▸ **Текст для анализа**
Джинн давно выпущен из бутылки — и задолго до того, как на улице Заветы Ильича стали стараться не сажать картошку.
Это невозможно остановить.
Об этом можно только рассказывать.
— Меня преследуют, потому что ненависть выгодна в этом мире. После войны в Чечне вместо покаяния развязана травля, идут угрозы. Ведь для покаяния нужно сначала признать свои ошибки обеим сторонам конфликта. Но никто не хочет это делать. Мало кто готов проходить свои уроки, уходить достойно. Большинство просто перерождается… И, знаете, я бы тоже хотела сейчас не рассказывать истории мирных жителей Чечни, а писать картины, ходить на пляж, любоваться природой — у нас знаете как на Севере красиво? На юге звезды как светящиеся грозди винограда, а здесь в небе по ночам северное сияние, и я долго к этому привыкала. По улицам ходят росомахи, лисы, олени, зайцы — просто скачут стайками. Но я не могу только любоваться природой. Я должна рассказать.
Элама ятку
Мемуаристика XVII—XIX веков, йога, живопись. Ее свободное от рассказов время.

▸ **Задание 1**
Ответьте на вопросы по тексту о рассказах про мирных жителей Чечни:
(a) Что, по словам говорящей, развязано после войны в Чечне вместо покаяния?
(b) Что видно в небе по ночам на Севере?
(c) Чем занято её свободное от рассказов время?
▸ **Задание 2**
Допишите текст о рассказах про мирных жителей Чечни: продолжите его сразу после последней фразы.

▸ **Данные для упражнения**
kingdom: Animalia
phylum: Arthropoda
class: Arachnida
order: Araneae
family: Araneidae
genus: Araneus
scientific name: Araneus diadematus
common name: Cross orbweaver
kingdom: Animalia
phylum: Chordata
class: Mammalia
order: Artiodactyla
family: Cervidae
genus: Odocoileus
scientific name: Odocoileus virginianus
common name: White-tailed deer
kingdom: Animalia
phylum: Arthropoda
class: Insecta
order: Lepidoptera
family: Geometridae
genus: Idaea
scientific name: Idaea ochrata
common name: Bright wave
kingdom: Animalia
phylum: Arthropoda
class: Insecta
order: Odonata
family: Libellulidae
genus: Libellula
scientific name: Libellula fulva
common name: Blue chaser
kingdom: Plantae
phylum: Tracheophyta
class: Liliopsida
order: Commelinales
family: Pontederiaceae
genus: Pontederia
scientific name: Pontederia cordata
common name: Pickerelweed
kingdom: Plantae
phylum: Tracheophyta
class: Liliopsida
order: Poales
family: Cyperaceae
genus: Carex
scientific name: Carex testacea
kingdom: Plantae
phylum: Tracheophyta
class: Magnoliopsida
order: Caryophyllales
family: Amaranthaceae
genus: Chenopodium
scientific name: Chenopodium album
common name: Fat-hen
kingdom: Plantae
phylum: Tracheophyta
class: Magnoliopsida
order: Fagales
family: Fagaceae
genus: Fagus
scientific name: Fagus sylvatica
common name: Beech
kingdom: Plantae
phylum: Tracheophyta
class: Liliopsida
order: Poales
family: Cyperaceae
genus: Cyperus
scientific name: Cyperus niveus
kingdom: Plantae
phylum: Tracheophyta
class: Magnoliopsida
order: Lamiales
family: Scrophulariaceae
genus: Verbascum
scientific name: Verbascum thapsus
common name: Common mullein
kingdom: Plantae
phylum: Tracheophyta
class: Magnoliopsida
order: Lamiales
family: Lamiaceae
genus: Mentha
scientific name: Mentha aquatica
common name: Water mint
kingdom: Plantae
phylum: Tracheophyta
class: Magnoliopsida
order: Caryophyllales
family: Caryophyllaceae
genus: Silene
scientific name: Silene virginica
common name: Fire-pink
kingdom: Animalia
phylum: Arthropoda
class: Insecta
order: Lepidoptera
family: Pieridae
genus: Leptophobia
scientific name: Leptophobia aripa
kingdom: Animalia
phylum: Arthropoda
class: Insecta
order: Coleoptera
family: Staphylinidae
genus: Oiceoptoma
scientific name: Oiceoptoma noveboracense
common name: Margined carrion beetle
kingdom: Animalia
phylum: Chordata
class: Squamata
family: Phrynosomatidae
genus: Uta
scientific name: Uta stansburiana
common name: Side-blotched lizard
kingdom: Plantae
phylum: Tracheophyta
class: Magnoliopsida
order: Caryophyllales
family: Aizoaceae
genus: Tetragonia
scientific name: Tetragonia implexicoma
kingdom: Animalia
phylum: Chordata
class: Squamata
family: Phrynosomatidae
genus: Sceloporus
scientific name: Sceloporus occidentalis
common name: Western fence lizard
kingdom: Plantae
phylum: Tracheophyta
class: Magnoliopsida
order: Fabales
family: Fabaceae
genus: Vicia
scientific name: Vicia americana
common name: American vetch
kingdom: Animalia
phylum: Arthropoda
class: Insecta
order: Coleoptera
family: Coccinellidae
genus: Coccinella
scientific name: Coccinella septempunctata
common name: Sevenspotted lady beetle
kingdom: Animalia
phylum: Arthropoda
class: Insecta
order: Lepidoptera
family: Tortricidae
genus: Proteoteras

▸ **Ответ 1**
(a) Травля; кроме того, идут угрозы.
(b) Северное сияние.
(c) Мемуаристикой XVII—XIX веков, йогой и живописью.

▸ **Ответ 2**
— Это именно муж (он работает в социальной сфере, помогает людям) предложил мне взять в руки кисти и краски. Я пишу красоту северной природы. В этот момент война отступает, я транслирую энергию созидания, исцеляю — и исцеляюсь.
Выставки художницы Полины Жеребцовой в Финляндии иногда проходят под псевдонимом. Хотя ее руку очень легко узнать. Просторные зимние пейзажи, дикие животные, сияние неба. Ее картины могли бы стать иллюстрациями детских книг, назидательных сказок любых народов, в которых век за веком отражается одно и то же. Жизнь, смерть, справедливость или «не».
— В Финляндии говорят: «Elämä jatkuu!» Здесь есть традиция вязать из яркой шерсти шарфики для деревьев и вешать их на березы и ели, встречая новую весну, приветствуя любовь. Это и есть «элама ятку». Если даже сгорел твой дом, умер ребенок, но ты жив — «Жизнь продолжается!».
Смерть тоже.
Главный герой картин маслом, которые пишет в эмиграции Полина Жеребцова, — северное сияние. Искусствоведы говорят, на них разлит свет, который можно услышать. Я думаю, только если слышал тьму.
Она даже составила собственную классификацию аурора бореалис, дополнив саамскую. Сияние в виде лисьего хвоста приносит увидевшему его мудрость, широкая россыпь зелени, «небесные огоньки-свечи» предвещают перевороты. Небесных огоньков, говорят, не было над Финляндией еще с той войны.
Финские и саамские старики верят, что, когда полыхает небо, это души умерших приходят одним глазком посмотреть на мир живых.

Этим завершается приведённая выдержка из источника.